In a split vote Thursday, the Cambria County commissioners passed the 2014 budget that was described by some as helping put the county on a more secure financial track.
But longtime county Controller Edward Cernic Jr. said he has concerns about a number of areas in the $60.1 million spending plan.
Cernic, controller for the past decade, cited estimates of projected tax revenue and insufficient funds targeted for debt service as glaring problems.
President Commissioner Douglas Lengenfelder defended the budget.
“The budget is $1.7 million less than the 2013 budget, and for the third year, there will be no tax increase,” said Lengenfelder.
It passed in a 2-1 vote with Lengenfelder and Mark Wissinger in favor while minority Commissioner Thomas Chernisky was opposed.
As promised in the spring, the budget does reduce the county contribution to Pennsylvania Highlands Community College by $150,000, a move Chernisky said he could not support.
“I would have voted for the budget if we hadn’t taken anything from Penn Highlands,” he said.
This year, the county gave the college about $1.2 million, and Cambria remains the only county to provide direct financial support, despite Penn Highlands’ expansion into a number of other counties, Lengenfelder said.
The college is a significant generator for the county economy because it trains thousands of people for the workforce, Chernisky said.

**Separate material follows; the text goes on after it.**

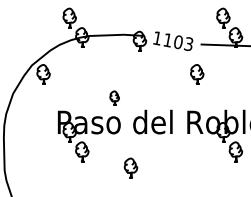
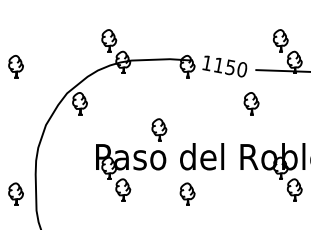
text: (183, 43) -> (236, 68), 1103 -> 1150
part: (114, 97) -> (159, 129), size x1.43
part: (130, 167) -> (187, 193), moved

Remaining intact are full allocations to the Johnstown-Cambria County Airport Authority along with the newly formed economic development authority and a number of other authorities.
Following a suggestion by Cernic, the budget also sets aside $250,000 in a newly formed budgetary reserve fund.
Chief clerk Steve Ettien said savings were realized by a number of steps, including reduction of the number of county- owned vehicles by one-fourth to about 150, and new contracts for the multitude of copiers also helped.
Through attrition, a number of county jobs have been eliminated over the past couple of years. The workforce now numbers about 820, nearly 200 fewer than the nearly 1,000 previously employed, Ettien said.
Much of the credit for a reduction in the budget over the current year is owed to the department heads, elected officials and county employees, Lengenfelder and Wissinger said.
“As for the financial state of the county, I wouldn’t say we’re healthy, but we’re getting better,” Ettien said.
Cernic disagreed, citing concerns over a budget that is counting on 98 percent payment of real estate taxes, a figure historically at 92 or 93 percent.
The difference could amount to about $1.5 million, he said.
Lengenfelder said any shortfall will be covered by payment of delinquent taxes, something Cernic said is already counted in the budget.
The controller is also concerned that sufficient funds are not set aside for 2014 payments of $19 million in debt refinanced over the next 15 years.
Also aired by Cernic were concerns about $6 million owed to other county agencies and $3 million due to vendors.
Lengenfelder said the 2014 budget allows for money to cover those debts, a statement supported by William Stasko, the county’s director of finance.
Cernic retorted that time will tell.
“The commissioner (Lengenfelder) and I have a difference of opinion on this, and I guess we’ll know at the end of 2014,” he said. “But I’ve had a pretty good batting average over the past couple years.”
In defining the property tax millage rates needed to help fund the 2014 budget, the commissioners adopted a resolution that shifts part of the full 1 mill long designated for Penn Highlands to the county’s debt service fund.
The amount will be $150,000, county solicitor Thomas Leiden said.